A skyscraper emerges
The Pratt Hotel Company Inc., headed by Pratt Union editor S.P. Gebhart, offered 14,000 shares of stock at $10 per share to finance a loan of $110,000. Excavation began on Jan. 3, 1930, and in spite of a very cold winter, progress was made at the rate of a floor a week. The building, eight stories high by then, was completed in six months, but a grand opening was delayed until September. More than 3,000 entries were received in a contest to name the hotel. Gebhart was the most popular, in honor of the hotel’s number one promoter, but he declined the honor. The Roberts, honoring Forrest Roberts, who had leased the building for 15 years with a 25-year option and would be its first manager, suggested by six people, was the winner. Other suggestions included Royalview, Hoover, Taft, Prattonian, The Cannonball and Kansas Jackrabbit.

A national Depression
With only two floors completely finished, the hotel opened for business in June. Room rates were $1.75 for rooms with a lavatory and stool and $2.50 for rooms with a complete bathroom. The hotel contained 85 guest rooms, three apartments, a Grill Room, barber shop, drug store, and a ballroom and was considered the ultimate in luxury.
The hotel lost $500 in the first month but made $750 the next month. The Pratt Hotel Company failed to reach its goal of $120,000 and the Elson Construction Company assumed ownership in 1933.
“In retrospect, it is obvious that in view of world economic events the timing was completely wrong, but if these loyal citizens (shareholders) had not invested in the project it would have never been completed. Their faith in Pratt was strong,” Dorotha Giannangelo wrote in “Did You Know — Stories of Pratt County Kansas.”

The end?
Monte “C.C.” Parrish of Great Bend purchased and renamed the hotel in 1957 and operated it until 1974. Gary Dunnegan had some ideas for remodeling that were never realized, and since the late 1980s the building has been owned by The Peoples Bank.

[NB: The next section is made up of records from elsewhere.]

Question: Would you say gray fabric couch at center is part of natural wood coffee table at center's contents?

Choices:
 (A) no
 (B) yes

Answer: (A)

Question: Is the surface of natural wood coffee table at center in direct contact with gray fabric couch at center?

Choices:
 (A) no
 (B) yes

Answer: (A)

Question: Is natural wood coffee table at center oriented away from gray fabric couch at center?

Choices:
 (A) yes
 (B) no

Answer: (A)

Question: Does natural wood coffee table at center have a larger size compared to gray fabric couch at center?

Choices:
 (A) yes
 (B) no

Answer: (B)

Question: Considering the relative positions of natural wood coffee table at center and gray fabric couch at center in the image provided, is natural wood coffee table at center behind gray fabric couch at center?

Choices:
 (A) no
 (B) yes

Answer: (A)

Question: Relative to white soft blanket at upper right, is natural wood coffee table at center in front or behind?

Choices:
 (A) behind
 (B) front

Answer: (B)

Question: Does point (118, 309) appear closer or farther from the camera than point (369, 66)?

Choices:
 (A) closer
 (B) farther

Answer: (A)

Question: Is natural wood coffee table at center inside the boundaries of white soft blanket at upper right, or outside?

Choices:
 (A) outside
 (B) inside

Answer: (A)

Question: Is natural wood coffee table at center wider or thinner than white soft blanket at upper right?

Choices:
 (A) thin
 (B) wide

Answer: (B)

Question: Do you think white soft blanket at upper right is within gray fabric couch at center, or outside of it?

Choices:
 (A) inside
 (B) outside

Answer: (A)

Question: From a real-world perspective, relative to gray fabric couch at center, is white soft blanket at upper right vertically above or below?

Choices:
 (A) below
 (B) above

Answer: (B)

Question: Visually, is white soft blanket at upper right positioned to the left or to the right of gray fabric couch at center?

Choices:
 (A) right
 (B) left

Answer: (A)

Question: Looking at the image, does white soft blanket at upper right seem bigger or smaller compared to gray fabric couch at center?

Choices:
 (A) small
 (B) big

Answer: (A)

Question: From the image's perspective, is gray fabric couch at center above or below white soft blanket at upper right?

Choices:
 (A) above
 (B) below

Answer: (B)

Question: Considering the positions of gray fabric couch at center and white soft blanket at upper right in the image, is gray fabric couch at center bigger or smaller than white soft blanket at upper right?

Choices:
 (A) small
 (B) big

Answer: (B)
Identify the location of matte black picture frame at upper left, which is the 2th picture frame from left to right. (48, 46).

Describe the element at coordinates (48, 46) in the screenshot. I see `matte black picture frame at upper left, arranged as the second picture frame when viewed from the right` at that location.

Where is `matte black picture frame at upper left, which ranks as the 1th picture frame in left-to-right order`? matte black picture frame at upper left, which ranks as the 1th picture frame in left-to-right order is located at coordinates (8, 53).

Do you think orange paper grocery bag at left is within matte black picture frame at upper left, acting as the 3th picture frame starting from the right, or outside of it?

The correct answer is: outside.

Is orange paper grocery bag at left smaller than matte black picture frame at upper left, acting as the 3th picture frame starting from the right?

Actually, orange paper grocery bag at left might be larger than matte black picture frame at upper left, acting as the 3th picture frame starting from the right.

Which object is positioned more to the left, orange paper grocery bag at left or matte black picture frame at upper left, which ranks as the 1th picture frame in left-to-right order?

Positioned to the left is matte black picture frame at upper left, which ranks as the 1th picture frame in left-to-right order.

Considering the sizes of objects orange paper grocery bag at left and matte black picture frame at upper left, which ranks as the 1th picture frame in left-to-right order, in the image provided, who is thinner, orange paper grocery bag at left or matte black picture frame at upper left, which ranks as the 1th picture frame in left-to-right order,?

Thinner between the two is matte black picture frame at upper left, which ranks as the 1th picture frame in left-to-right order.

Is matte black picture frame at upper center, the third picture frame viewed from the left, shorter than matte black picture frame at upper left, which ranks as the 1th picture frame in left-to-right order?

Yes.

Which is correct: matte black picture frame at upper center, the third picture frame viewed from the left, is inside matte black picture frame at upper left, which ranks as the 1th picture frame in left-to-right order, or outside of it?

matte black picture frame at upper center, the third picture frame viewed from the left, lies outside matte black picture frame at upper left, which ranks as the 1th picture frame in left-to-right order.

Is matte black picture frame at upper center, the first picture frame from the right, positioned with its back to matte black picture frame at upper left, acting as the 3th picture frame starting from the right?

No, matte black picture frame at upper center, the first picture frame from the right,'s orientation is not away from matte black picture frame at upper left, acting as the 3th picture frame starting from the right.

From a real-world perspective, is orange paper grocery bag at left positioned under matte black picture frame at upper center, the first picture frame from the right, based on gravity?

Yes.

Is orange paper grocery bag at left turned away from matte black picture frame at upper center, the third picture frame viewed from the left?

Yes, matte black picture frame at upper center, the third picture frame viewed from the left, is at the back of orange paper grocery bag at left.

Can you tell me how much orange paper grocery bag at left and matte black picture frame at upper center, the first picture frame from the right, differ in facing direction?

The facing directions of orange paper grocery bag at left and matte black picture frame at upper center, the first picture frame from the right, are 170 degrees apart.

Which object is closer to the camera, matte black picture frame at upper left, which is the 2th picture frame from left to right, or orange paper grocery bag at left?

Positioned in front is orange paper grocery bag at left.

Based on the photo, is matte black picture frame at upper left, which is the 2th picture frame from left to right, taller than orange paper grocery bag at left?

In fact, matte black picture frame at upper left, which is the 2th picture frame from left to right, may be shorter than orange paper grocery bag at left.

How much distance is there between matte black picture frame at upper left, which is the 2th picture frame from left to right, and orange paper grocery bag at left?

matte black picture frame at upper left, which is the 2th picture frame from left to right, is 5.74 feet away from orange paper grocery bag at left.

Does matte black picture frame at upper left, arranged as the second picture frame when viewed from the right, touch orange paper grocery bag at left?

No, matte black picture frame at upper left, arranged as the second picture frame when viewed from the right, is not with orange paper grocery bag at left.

“We took it over with the idea some day we would find a use for it, and that day hasn’t come yet,” Howard Loomis, chairman of the Board of Directors, said.
Vacant for nearly 20 years, it housed an ice cream shop, a fabric shop and an office for a railroad workers’ union in its post-hotel period. From time to time, rumors surface of the hotel’s development as apartments with convenient downtown access for seniors, a fitness center or for other uses, but for now the “prairie skyscraper” awaits a vision.
Built of reinforced concrete, Loomis says the building is indestructible.